What happens when AI goes rogue (and how to stop it)

We have seen AI morphing from answering simple chat questions for school homework to attempting to detect weapons in the New York subway, and now being found complicit in the conviction of a criminal who used it to create deepfaked child sexual abuse material (CSAM) out of real photos and videos, shocking those in the (fully clothed) originals.

While AI keeps steamrolling forward, some seek to provide more meaningful guardrails to prevent it going wrong.

We’ve been using AI in a security context for years now, but we’ve warned it wasn’t a silver bullet, partially because it gets critical things wrong. However, security software that “only occasionally” gets critical things wrong will still have quite a negative impact, either spewing massive false positives triggering security teams to scramble unnecessarily, or missing a malicious attack that looks “just different enough” from malware that the AI already knew about.

This is why we’ve been layering it with a host of other technologies to provide checks and balances. That way, if AI’s answer is akin to digital hallucination, we can reel it back in with the rest of the stack of technologies.

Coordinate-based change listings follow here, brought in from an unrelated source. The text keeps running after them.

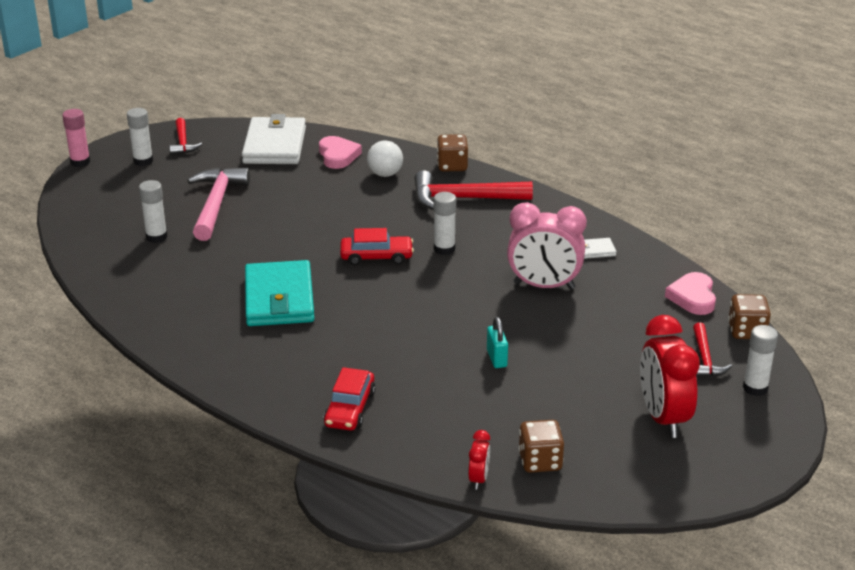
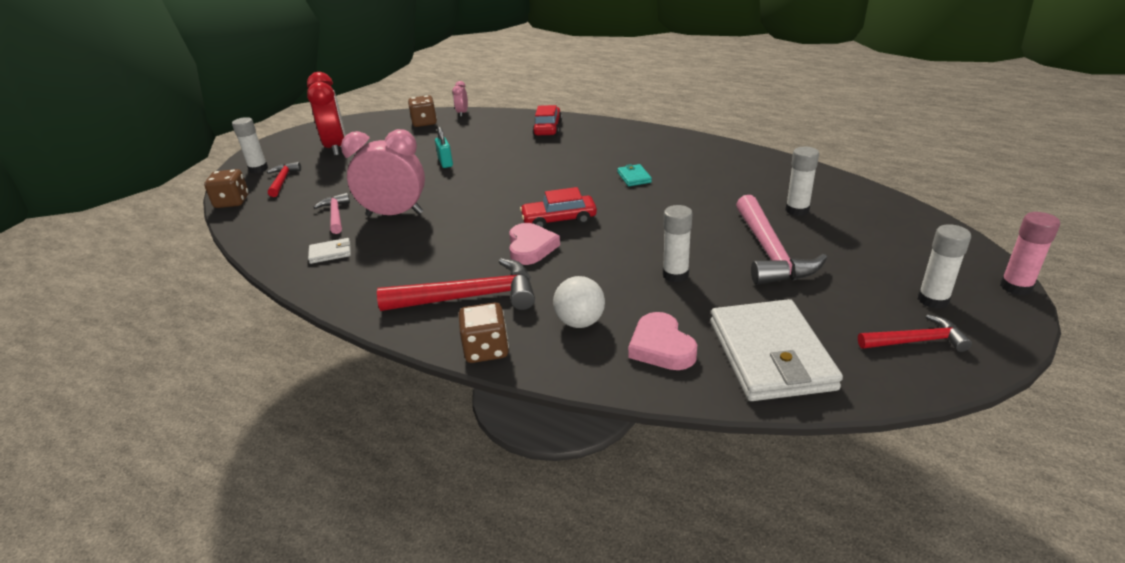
camera: 175 degrees right, 0 degrees up
red hammer [169,118,202,155] -> red hammer turned 105 degrees clockwise [858,314,972,352]
turquoise wallet [245,260,314,326] -> turquoise wallet [617,164,652,186], size x0.43
white glue stick [434,192,456,255] -> white glue stick moved to [663,205,692,282]
red clock [468,430,490,490] -> pink clock [452,81,468,117]
pink heart [665,272,716,315] -> pink heart moved to [509,223,560,265]
none -> pink hammer [314,193,350,234]

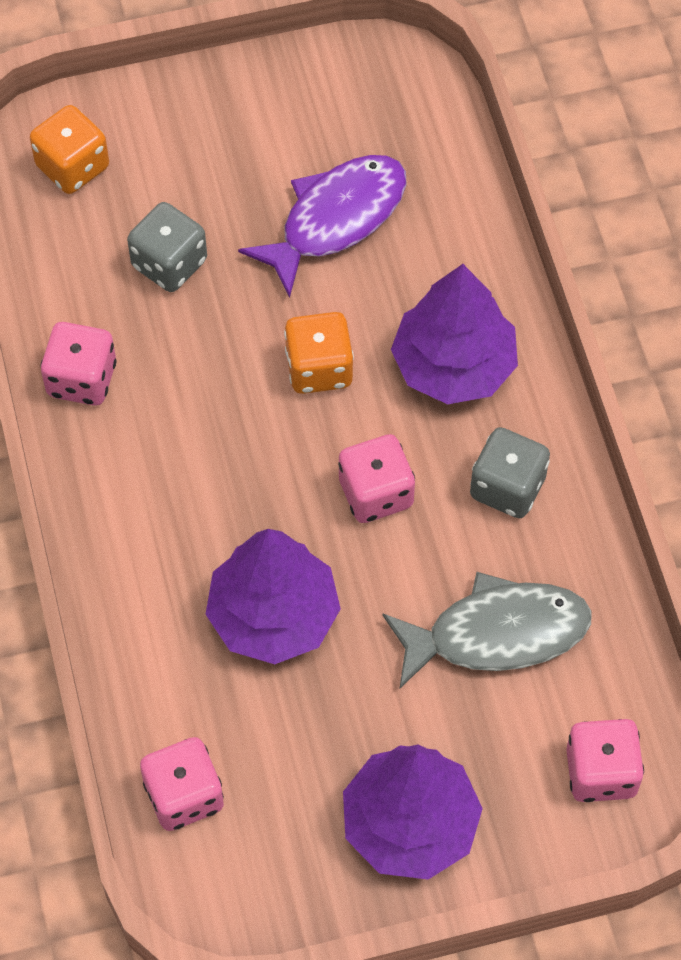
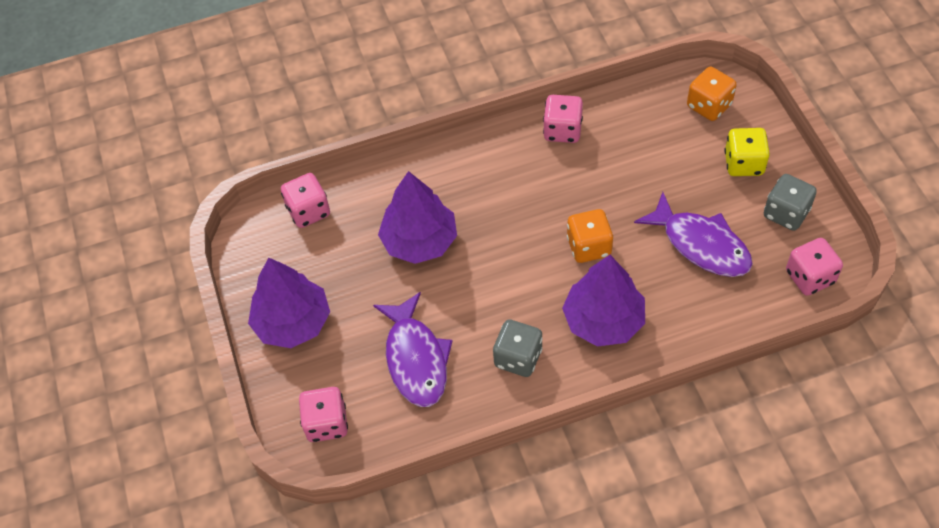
camera: 90 degrees right, 5 degrees down
grey dice [127,202,207,292] -> grey dice moved to [764,174,817,231]
pink dice [338,434,415,523] -> pink dice moved to [786,238,843,296]
grey fish [382,572,592,688] -> purple fish [373,292,453,407]
none -> yellow dice [724,128,770,176]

While adversaries haven’t launched many pure AI attacks, it’s more correct to think of adversarial AI automating links in the attack chain to be more effective, especially at phishing and now voice and image cloning from phishing to supersize social engineering efforts. If bad actors can gain confidence digitally and trick systems into authenticating using AI-generated data, that’s enough of a beachhead to get into your organization and begin launching custom exploit tools manually.

To stop this, vendors can layer multifactor authentication, so attackers need multiple (hopefully time-sensitive) authentication methods, rather than just a voice or password. While that technology is now widely deployed, it is also widely underutilized by users. This is a simple way users can protect themselves without a heavy lift or a big budget.

Is AI at fault? When asked for justification when AI gets it wrong, people simply quipped “it’s complicated”. But as AI gets closer to the ability to cause physical harm and impact the real world, it’s no longer a satisfying and adequate response. For example, if an AI-powered self-driving car gets into an accident, does the “driver” get a ticket, or the manufacturer? It’s not an explanation likely to satisfy a court to hear how complicated and opaque it might be.

What about privacy? We’ve seen GDPR rules clamp down on tech-gone-wild as viewed through the lens of privacy. Certainly AI-derived, sliced and diced original works yielding derivatives for gain smacks afoul of the spirit of privacy – and therefore would trigger protective laws – but exactly how much does AI have to copy for it to be considered derivative, and what if it copies just enough to skirt legislation?

Also, how would anyone prove it in court, with but scant case law that will take years to become better tested legally? We see newspaper publishers suing Microsoft and OpenAI over what they believe is high-tech regurgitation of articles without due credit; it will be interesting to see the outcome of the litigation, perhaps a foreshadowing of future legal actions.

Meanwhile, AI is a tool – and often a good one – but with great power comes great responsibility. The responsibility of AI’s providers right now lags woefully behind what’s possible if our new-found power goes rogue.